Although Hui is best remembered for his Chinese-language songs, he first came to prominence in the 1960s as the wild, shaggy-haired frontman of The Lotus, a band styled musically and sartorially on the British beat bands.
"They were an imitation band," said Uncle Ray. "It's how all the bands in Hong Kong were at the time. They imitated the Beatles, The Rolling Stones, all those British and American bands."
Early publicity shots of Hui show a pudgy-faced youngster in velvet mod coat, Cuban-heeled boots and sporting a mop top, pulling poses lifted straight from early Beatles record covers.
After The Lotus split, Hui turned to movies, becoming a student of kung fu hero Bruce Lee and starring in comedies alongside his brother Michael.
His big break came with the November 1974 release of "Games Gamblers Play". Asked to compose the film's soundtrack, the result was the biggest hit the city had ever known.
Selling 150,000 copies, the soundtrack smashed all records and became the first Chinese-language record aired on the BBC.
The movie it was drawn from was equally successful, smashing box-office records and grossing six million Hong Kong dollars.
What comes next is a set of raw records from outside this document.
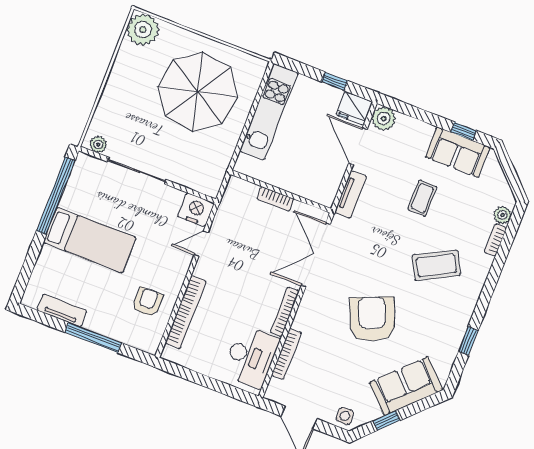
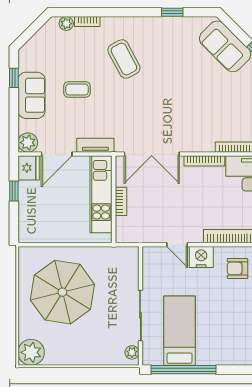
kitchen unit: (269, 112) -> (101, 194), moved, turned -90
sofa: (458, 152) -> (31, 95), moved
nightstand: (196, 210) -> (201, 257), moved, turned 90
bed: (90, 240) -> (179, 331), moved
armchair: (372, 319) -> (184, 92), removed

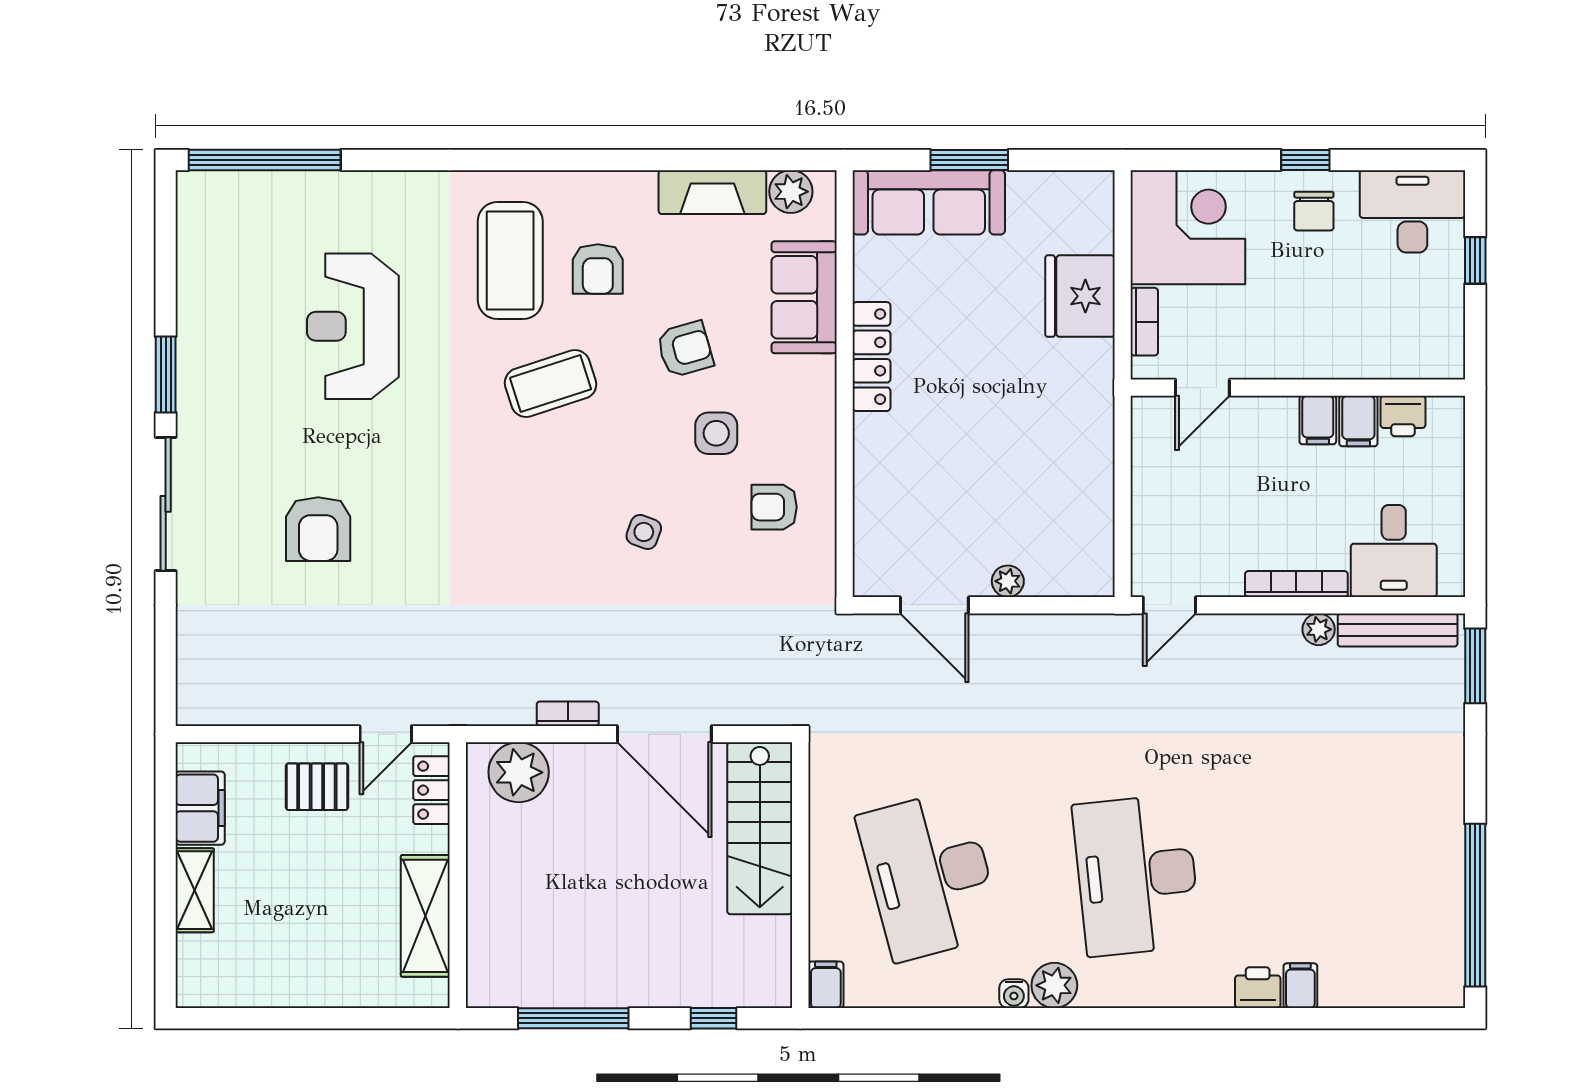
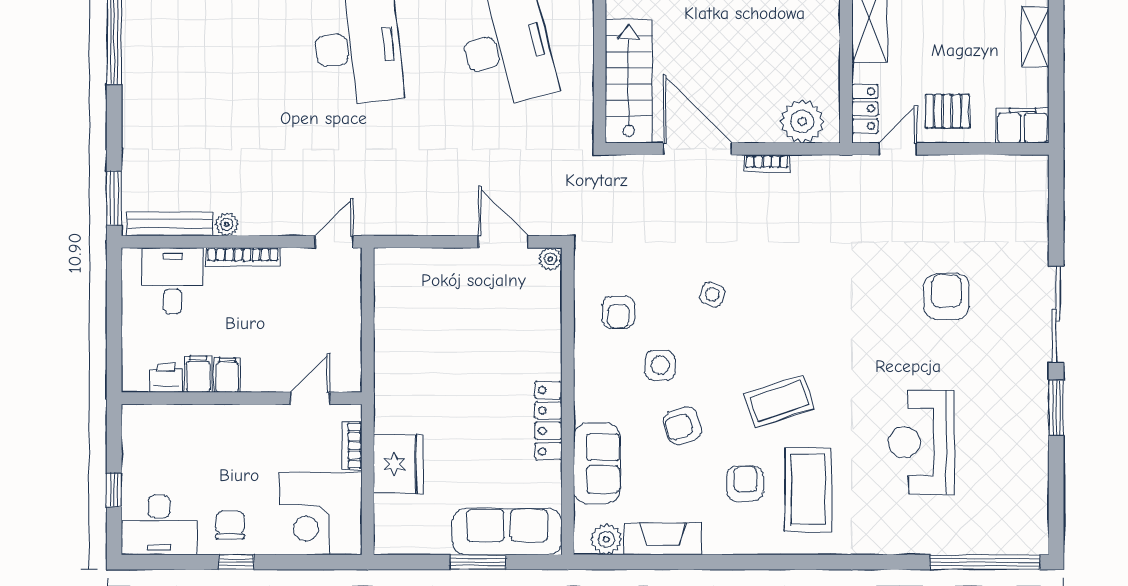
reception desk: (353, 326) -> (921, 442), turned 180
armchair: (774, 507) -> (618, 312), turned 90
plant: (1008, 581) -> (550, 259), moved
filing cabinet: (200, 808) -> (1023, 126), moved, turned 90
"Before that Cantonese songs were considered naff," recalls Nelsson. "Mandarin was thought far more sophisticated and Cantonese songs were laughed at. Hui changed all that."
Even though, according to Cordeiro and Nelsson, Hui doesn't have the best of voices, he has star attraction.
His good looks and his humour-punctuated songs about ordinary Hong Kong life were a recipe for success in a British colony that at the time was forging its own identity and emerging as an economic powerhouse.
To Western ears, Canto-pop can sound like the slushiest of middle-of-the-road country pop.
But in Hong Kong it sells like no other. Before CD sales worldwide took a dive in the late 1990's, Canto-pop artists sold 9.2 million albums in Hong Kong alone and stars like Hui would sell, at his peak, 200,000 copies of his albums in the city of 6.8 million.
Cordeiro describes Hui as a Chinese cross between Bob Dylan, Mick Jagger and Barry Manilow - social commentator, pop star and crooner.
"He sang these slice of life songs that really captured the imagination of people at the time," he said.
His success opened the floodgates for a slew of Cantonese pop stars like contemporaries Anita Mui and Leslie Cheung, and more recently, Jackie Cheung, Andy Lau, Kelly Chen and Sammi Cheng, in whose syrupy ballads Hui's influence can be heard.
A year before he "retired" in 1993 he set one last record, playing 42 consecutive sold-out nights at the Coliseum as a goodbye to fans.
However, concern for his hometown in the wake of the social and economic trauma of last year's SARS outbreak - which killed almost 300 people there - brought him out of retirement.
He released an album, "Keep On Smiling (04)", as a call to arms and booked the comeback gigs.
"I went to that very first comeback show," said Cordeiro. "It was incredible. He has lost none of his moves. He's incredible."